Tuesday, October 31, 2006

Multi-homing Jingle

I described in an earlier post how some edge cases of NAT traversal for media steams could be solved using a media relay proxy. This kind of proxy is widely used amongst well know peer-to-peer VoIP implementations, such as Skype or SIP based devices. SIP based application in most cases use media relay proxies co-located with SIP border controllers (for service providers) or SIP proxies. Skype uses its clients that are not behind NATs to proxy data for clients behind NATs.
While discussing this subject on the JSF mailing lists, an important question have drawn my attention: How would Jingle allow a media relay proxy to be reached when it is not co-located with the client's home server?
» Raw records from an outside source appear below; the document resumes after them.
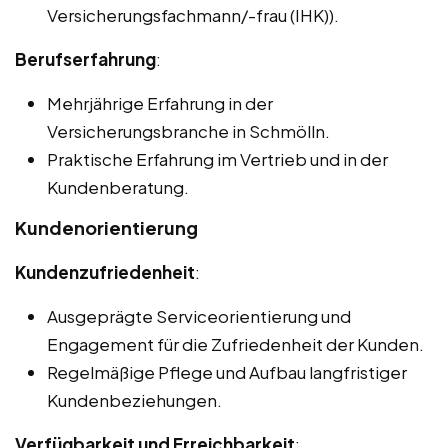
Versicherungsfachmann/-frau (IHK)).
Berufserfahrung
:
Mehrjährige Erfahrung in der
Versicherungsbranche in Schmölln.
Praktische Erfahrung im Vertrieb und in der
Kundenberatung.
Kundenorientierung
Kundenzufriedenheit
:
Ausgeprägte Serviceorientierung und
Engagement für die Zufriedenheit der Kunden.
Regelmäßige Pflege und Aufbau langfristiger
Kundenbeziehungen.
Verfügbarkeit und Erreichbarkeit
: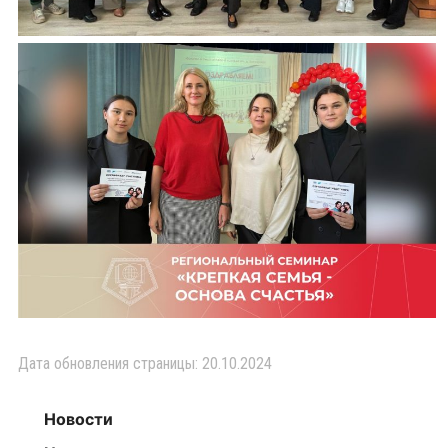
Дата обновления страницы: 20.10.2024
Новости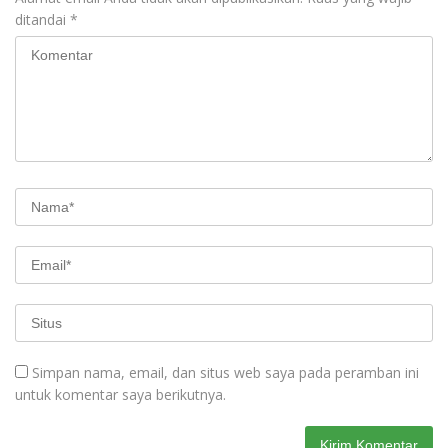
ditandai
*
Simpan nama, email, dan situs web saya pada peramban ini
untuk komentar saya berikutnya.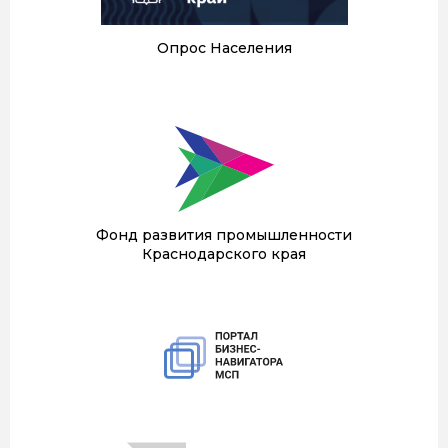
Опрос Населения
Фонд развития промышленности
Краснодарского края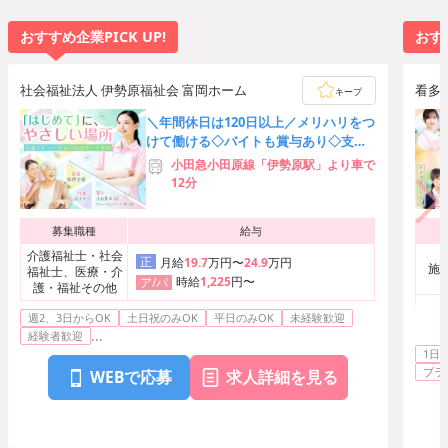
おすすめ企業PICK UP!
おすす
社会福祉法人 伊勢原福祉会 富岡ホーム
看多
キープ
ン け
＼年間休日は120日以上／メリハリをつ
けて働ける◇バイトも賞与あり◇支援
制度で上位資格の取得も可能♪
小田急小田原線「伊勢原駅」より車で
12分
募集職種
給与
介護福祉士・社会
正
月給
19.7
万円〜
24.9
万円
施
福祉士、医療・介
時給
1,225
円〜
ア/パ
護・福祉その他
週2、3日からOK
土日祝のみOK
平日のみOK
未経験歓迎
看護
...
経験者歓迎
1日4
医療
ブラ
WEBで応募
求人詳細を見る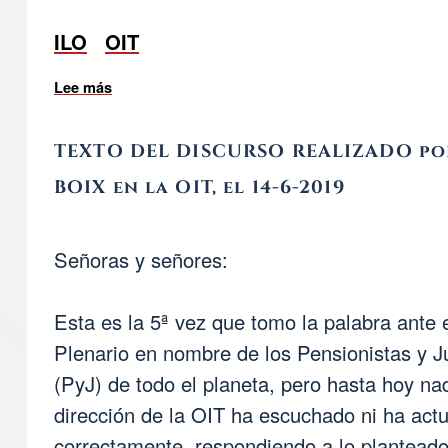
ILO
OIT
Lee más
sobre Análisis de los documentos de la OIT
TEXTO DEL DISCURSO REALIZADO p
BOIX en la OIT, el 14-6-2019
Señoras y señores:
Esta es la 5ª vez que tomo la palabra ante 
Plenario en nombre de los Pensionistas y J
(PyJ) de todo el planeta, pero hasta hoy nad
dirección de la OIT ha escuchado ni ha act
correctamente, respondiendo a lo planteado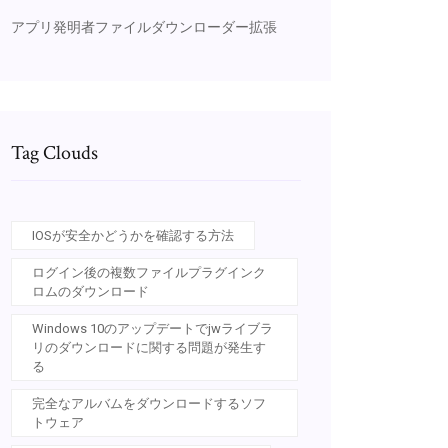
アプリ発明者ファイルダウンローダー拡張
Tag Clouds
IOSが安全かどうかを確認する方法
ログイン後の複数ファイルプラグインク
ロムのダウンロード
Windows 10のアップデートでjwライブラ
リのダウンロードに関する問題が発生す
る
完全なアルバムをダウンロードするソフ
トウェア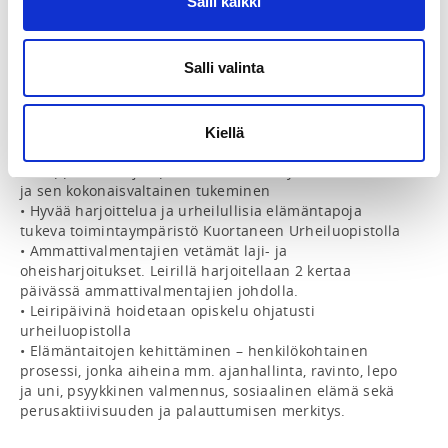
Salli kaikki
https://shop.kuortane.com/tilaus/lisaa_tuote/996
Saat leirin 1/2025 maksulinkin näkyviin myös 
Salli valinta
ilmoittautumistietoihisi kun ilmoittaudut tapahtumaan 
Suomisportissa.

MITÄ YLÄKOULULEIRITYS SISÄLTÄÄ?

Kiellä
• Huippu-urheilijan polun rakentamistyön aloittaminen 
ja sen kokonaisvaltainen tukeminen

• Hyvää harjoittelua ja urheilullisia elämäntapoja 
tukeva toimintaympäristö Kuortaneen Urheiluopistolla

• Ammattivalmentajien vetämät laji- ja 
oheisharjoitukset. Leirillä harjoitellaan 2 kertaa 
päivässä ammattivalmentajien johdolla.

• Leiripäivinä hoidetaan opiskelu ohjatusti 
urheiluopistolla

• Elämäntaitojen kehittäminen – henkilökohtainen 
prosessi, jonka aiheina mm. ajanhallinta, ravinto, lepo 
ja uni, psyykkinen valmennus, sosiaalinen elämä sekä 
perusaktiivisuuden ja palauttumisen merkitys.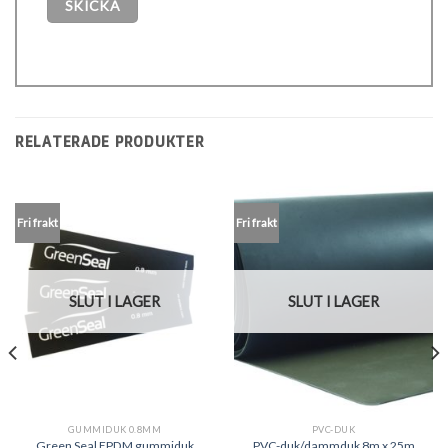
RELATERADE PRODUKTER
Fri frakt
Fri frakt
SLUT I LAGER
SLUT I LAGER
GUMMIDUK 0.8MM
PVC-DUK
Green Seal EPDM gummiduk
PVC-duk/dammduk 8m x 25m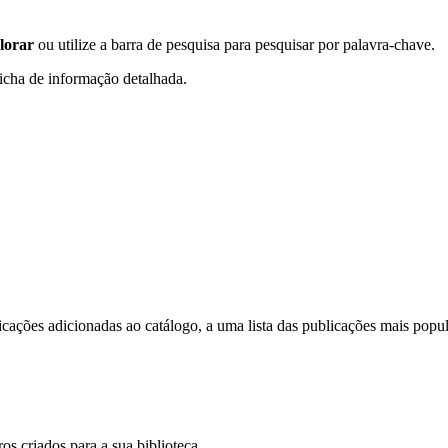
lorar
ou utilize a barra de pesquisa para pesquisar por palavra-chave.
icha de informação detalhada.
licações adicionadas ao catálogo, a uma lista das publicações mais popu
ros criados para a sua biblioteca.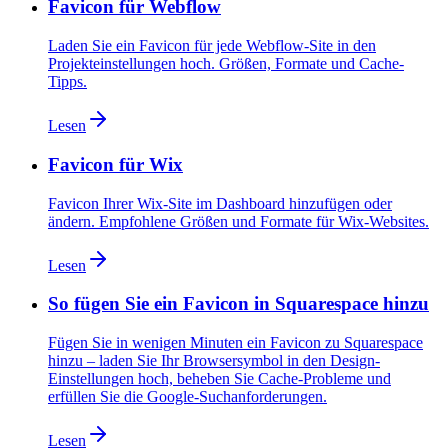
Favicon für Webflow
Laden Sie ein Favicon für jede Webflow-Site in den
Projekteinstellungen hoch. Größen, Formate und Cache-
Tipps.
Lesen
Favicon für Wix
Favicon Ihrer Wix-Site im Dashboard hinzufügen oder
ändern. Empfohlene Größen und Formate für Wix-Websites.
Lesen
So fügen Sie ein Favicon in Squarespace hinzu
Fügen Sie in wenigen Minuten ein Favicon zu Squarespace
hinzu – laden Sie Ihr Browsersymbol in den Design-
Einstellungen hoch, beheben Sie Cache-Probleme und
erfüllen Sie die Google-Suchanforderungen.
Lesen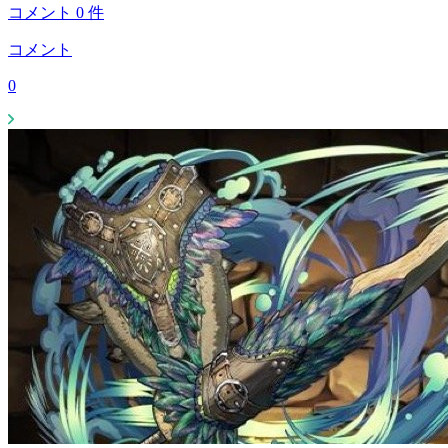
コメント
0
件
コメント
0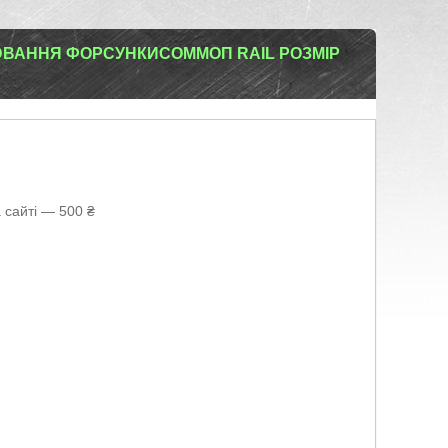
ЮВАННЯ ФОРСУНКИСОММОП RAIL РОЗМІР
 сайті — 500 ₴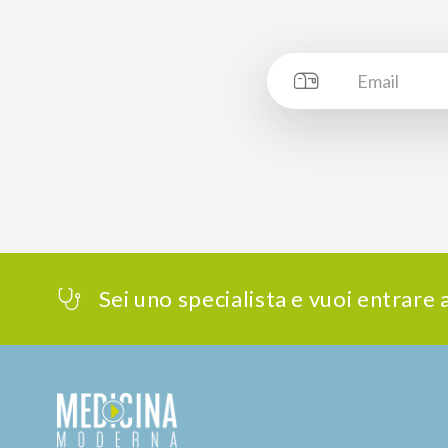
Sei uno specialista e vuoi entrare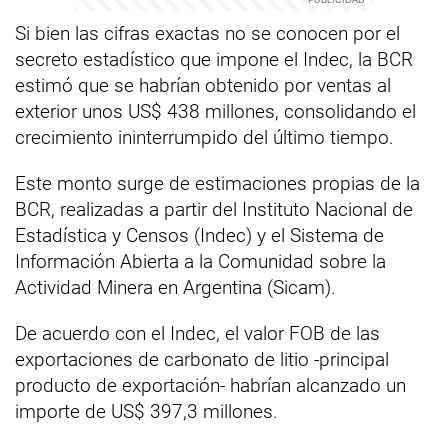
Si bien las cifras exactas no se conocen por el
secreto estadístico que impone el Indec, la BCR
estimó que se habrían obtenido por ventas al
exterior unos US$ 438 millones, consolidando el
crecimiento ininterrumpido del último tiempo.
Este monto surge de estimaciones propias de la
BCR, realizadas a partir del Instituto Nacional de
Estadística y Censos (Indec) y el Sistema de
Información Abierta a la Comunidad sobre la
Actividad Minera en Argentina (Sicam).
De acuerdo con el Indec, el valor FOB de las
exportaciones de carbonato de litio -principal
producto de exportación- habrían alcanzado un
importe de US$ 397,3 millones.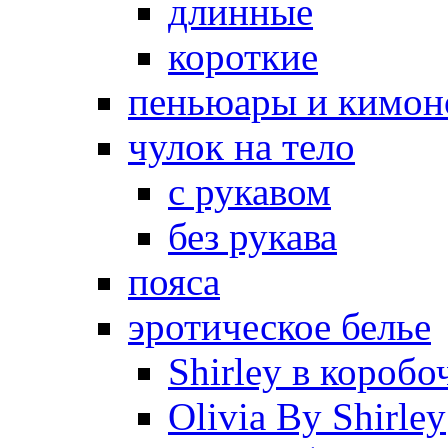
длинные
короткие
пеньюары и кимон
чулок на тело
с рукавом
без рукава
пояса
эротическое белье
Shirley в коробо
Olivia By Shirley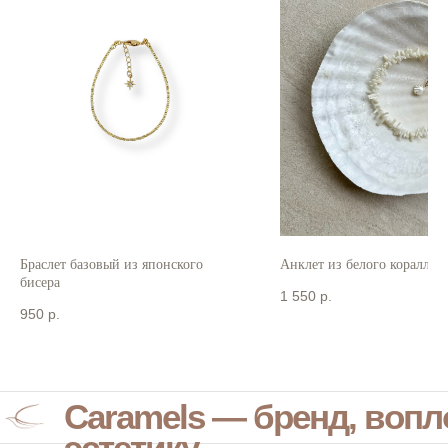
Браслет базовый из японского
Анклет из белого коралла
бисера
1 550
р.
950
р.
Caramels — бренд, воп
эстетику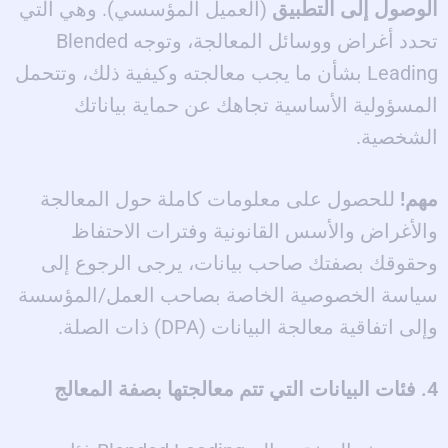
الوصول إلى التطبيق
(العميل المؤسسي). وهي التي
تحدد أغراض ووسائل المعالجة، وتوجه Blended
Leading بشأن ما يجب معالجته وكيفية ذلك، وتتحمل
المسؤولية الأساسية تجاهك عن حماية بياناتك
الشخصية.
مهم!
للحصول على معلومات كاملة حول المعالجة
والأغراض والأسس القانونية وفترات الاحتفاظ
وحقوقك بصفتك صاحب بيانات، يرجى الرجوع إلى
سياسة الخصوصية الخاصة بصاحب العمل/المؤسسة
وإلى اتفاقية معالجة البيانات (DPA) ذات الصلة.
4. فئات البيانات التي تتم معالجتها بصفة المعالج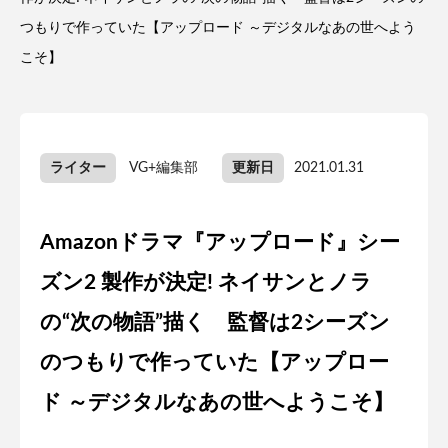
つもりで作っていた【アップロード ～デジタルなあの世へよう
こそ】
ライター
VG+編集部
更新日
2021.01.31
Amazonドラマ『アップロード』シー
ズン2 製作が決定! ネイサンとノラ
の“次の物語”描く 監督は2シーズン
のつもりで作っていた【アップロー
ド ～デジタルなあの世へようこそ】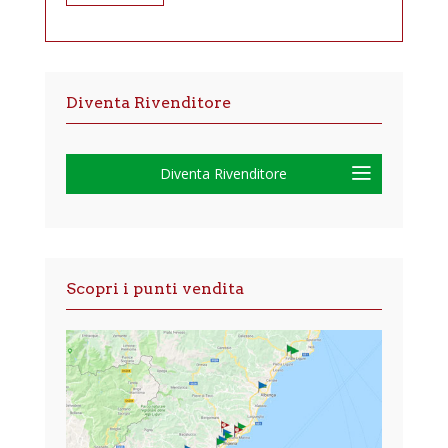
Diventa Rivenditore
Diventa Rivenditore
Scopri i punti vendita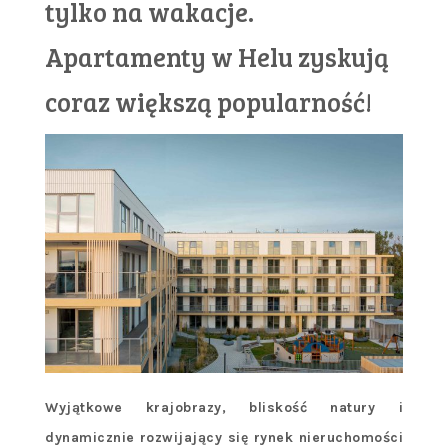
tylko na wakacje.
Apartamenty w Helu zyskują
coraz większą popularność!
Wyjątkowe krajobrazy, bliskość natury i
dynamicznie rozwijający się rynek nieruchomości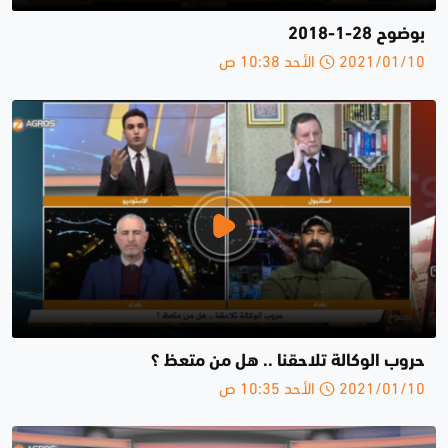
بوضوح 28-1-2018
2021/01/10 الأحد 10:38 ص
حروب الوكالة تلاحقنا .. هل من متعظ ؟
2021/01/10 الأحد 10:35 ص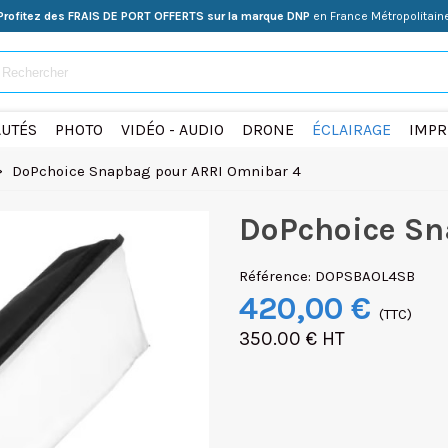
Profitez des FRAIS DE PORT OFFERTS sur la marque DNP
en France Métropolitain
UTÉS
PHOTO
VIDÉO - AUDIO
DRONE
ÉCLAIRAGE
IMPR
>
DoPchoice Snapbag pour ARRI Omnibar 4
DoPchoice Sn
Référence:
DOPSBAOL4SB
420,00 €
(TTC)
350.00 € HT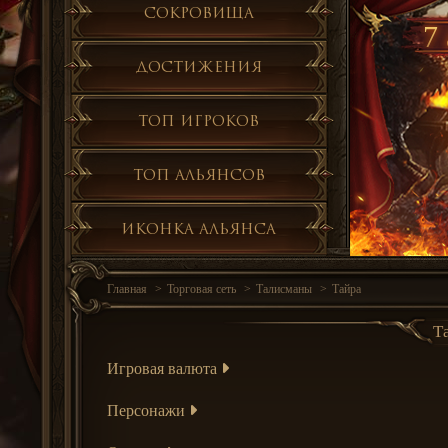
Сокровища
7 
Достижения
Топ игроков
Топ альянсов
Иконка альянса
Главная
Торговая сеть
Талисманы
Тайра
Т
Игровая валюта
Персонажи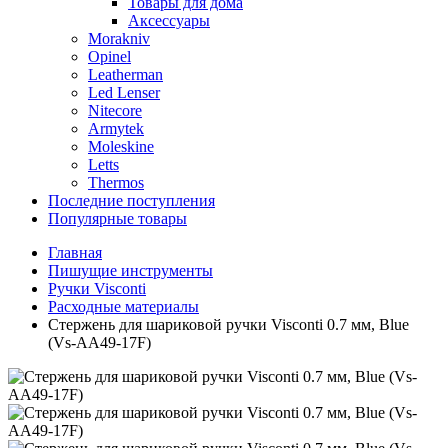
Товары для дома
Аксессуары
Morakniv
Opinel
Leatherman
Led Lenser
Nitecore
Armytek
Moleskine
Letts
Thermos
Последние поступления
Популярные товары
Главная
Пишущие инструменты
Ручки Visconti
Расходные материалы
Стержень для шариковой ручки Visconti 0.7 мм, Blue
(Vs-AA49-17F)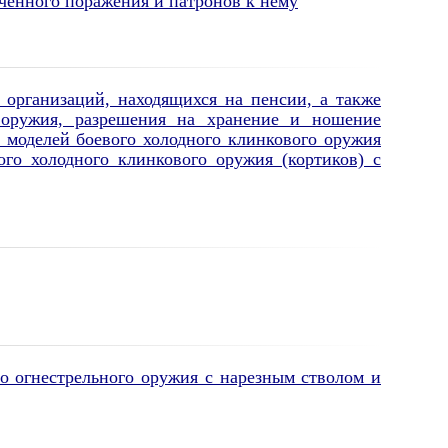
ченного поражения и патронов к нему
организаций, находящихся на пенсии, а также
 оружия, разрешения на хранение и ношение
 моделей боевого холодного клинкового оружия
го холодного клинкового оружия (кортиков) с
о огнестрельного оружия с нарезным стволом и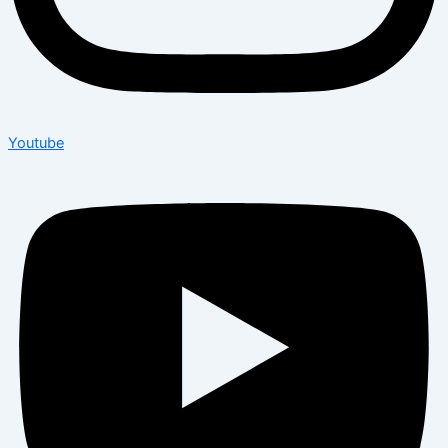
Youtube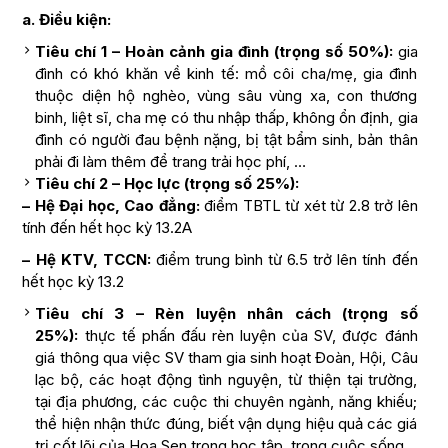
a. Điều kiện:
Tiêu chí 1 – Hoàn cảnh gia đình (trọng số 50%):
gia
đình có khó khăn về kinh tế: mồ côi cha/mẹ, gia đình
thuộc diện hộ nghèo, vùng sâu vùng xa, con thương
binh, liệt sĩ, cha mẹ có thu nhập thấp, không ổn định, gia
đình có người đau bệnh nặng, bị tật bẩm sinh, bản thân
phải đi làm thêm để trang trải học phí, …
Tiêu chí 2 – Học lực (trọng số 25%):
– Hệ Đại học, Cao đẳng:
điểm TBTL từ xét từ 2.8 trở lên
tính đến hết học kỳ 13.2A
– Hệ KTV, TCCN:
điểm trung bình từ 6.5 trở lên tính đến
hết học kỳ 13.2
Tiêu chí 3 – Rèn luyện nhân cách (trọng số
25%):
thực tế phấn đấu rèn luyện của SV, được đánh
giá thông qua việc SV tham gia sinh hoạt Đoàn, Hội, Câu
lạc bộ, các hoạt động tình nguyện, từ thiện tại trường,
tại địa phương, các cuộc thi chuyên ngành, năng khiếu;
thể hiện nhận thức đúng, biết vận dụng hiệu quả các giá
trị cốt lõi của Hoa Sen trong học tập, trong cuộc sống.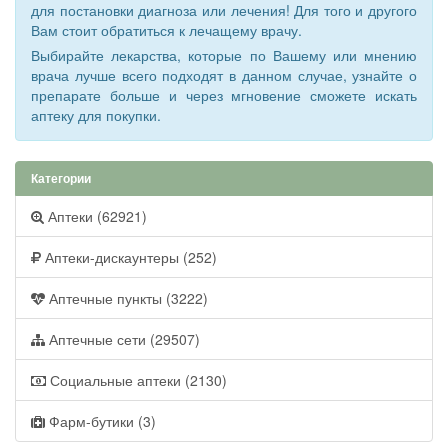
для постановки диагноза или лечения! Для того и другого
Вам стоит обратиться к лечащему врачу.
Выбирайте лекарства, которые по Вашему или мнению
врача лучше всего подходят в данном случае, узнайте о
препарате больше и через мгновение сможете искать
аптеку для покупки.
Категории
Аптеки (62921)
Аптеки-дискаунтеры (252)
Аптечные пункты (3222)
Аптечные сети (29507)
Социальные аптеки (2130)
Фарм-бутики (3)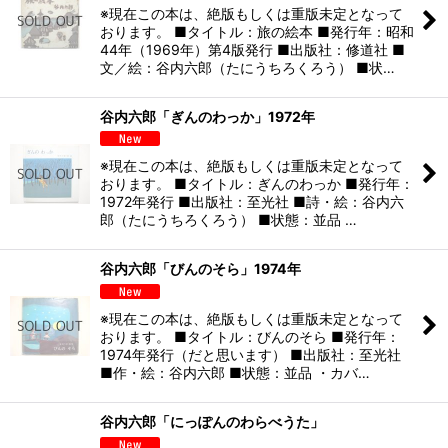
※現在この本は、絶版もしくは重版未定となって
おります。 ■タイトル：旅の絵本 ■発行年：昭和
44年（1969年）第4版発行 ■出版社：修道社 ■
文／絵：谷内六郎（たにうちろくろう） ■状…
谷内六郎「ぎんのわっか」1972年
※現在この本は、絶版もしくは重版未定となって
おります。 ■タイトル：ぎんのわっか ■発行年：
1972年発行 ■出版社：至光社 ■詩・絵：谷内六
郎（たにうちろくろう） ■状態：並品 …
谷内六郎「びんのそら」1974年
※現在この本は、絶版もしくは重版未定となって
おります。 ■タイトル：びんのそら ■発行年：
1974年発行（だと思います） ■出版社：至光社
■作・絵：谷内六郎 ■状態：並品 ・カバ…
谷内六郎「にっぽんのわらべうた」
The current Jingle specification has been designed with direct peer-to-peer communication in mind, and does not provide built-in support for intermediary relays on either the media path or the signaling path. The Jingle syntax provides a way to redirect a session to a different remote party if the original target is unavailable for the appropriate media communication. This feature is handy when several devices with different capabilities are online for a given user JID, or when the user has set his client to re-route calls to a voice/video mailbox.

However, nothing in Jingle allows for the use of a relay or an intermediary media proxy of any sort. An intermediary proxy has several application use cases. One is the media relay proxy to perform NAT traversal as described in my previous post. But any simple IPBX would equally benefit from this extension. The current flavor of Jingle does not allow referring to an IPBX as a separate server, which is the most common architecture found either at service providers or in the enterprise. Anyone would understand the interest of integrating with IPBX. The "numbering" plan for the IPBX could be defined purely in terms of URIs rather than extension numbers for example. And obviously all the expected exchange functions would be provided by a specialized application, including transparent bridging with other signaling and media protocols.

To that aim the Jingle specification can easily be extended by adding

  • A discovery mechanism for intermediary media proxies, which will as usual leverage XEP-0030 Service Discovery. It boils down to defining the proper categories and features in the XMPP registrar.
  • A mechanism in the protocol to allow defining a remote party URI independently from the destination address of the wrapping stanza.

Contrary to a redirection, which is an indication given by the remote party, relaying has to be requested by the initiating party. Once again we can simply leverage existing XMPP extensions and implemented the forwarding by using XEP-0033 Extended Stanza Addressing with Jingle.
In the now traditional context of XMPP examples, assuming Romeo's client has discovered that Juliet is only reachable through a relay media proxy, it would issue a request similar to this:

<iq to='relay.capulet.com' from='romeo@montague.net/orchard' id='jingle1' type='set'>
   <addresses xmlns='http://jabber.org/protocol/address'>
       <address type='to' jid=' juliet@capulet.com/balcony '/>

   <jingle xmlns='http://jabber.org/protocol/jingle'
    <content name='this-is-the-audio-content'>
      <description xmlns='http://jabber.org/protocol/jingle/description/audio'>
      <transport xmlns='http://jabber.org/protocol/jingle/transport/ice'>
      <transport xmlns='http://jabber.org/protocol/jingle/transport/raw-udp'>

Just including an extended address in the Jingle stanza opens up a host of possible new applications without modifying the actual Jingle negotiation. It exemplify once gain the flexibility of XMPP.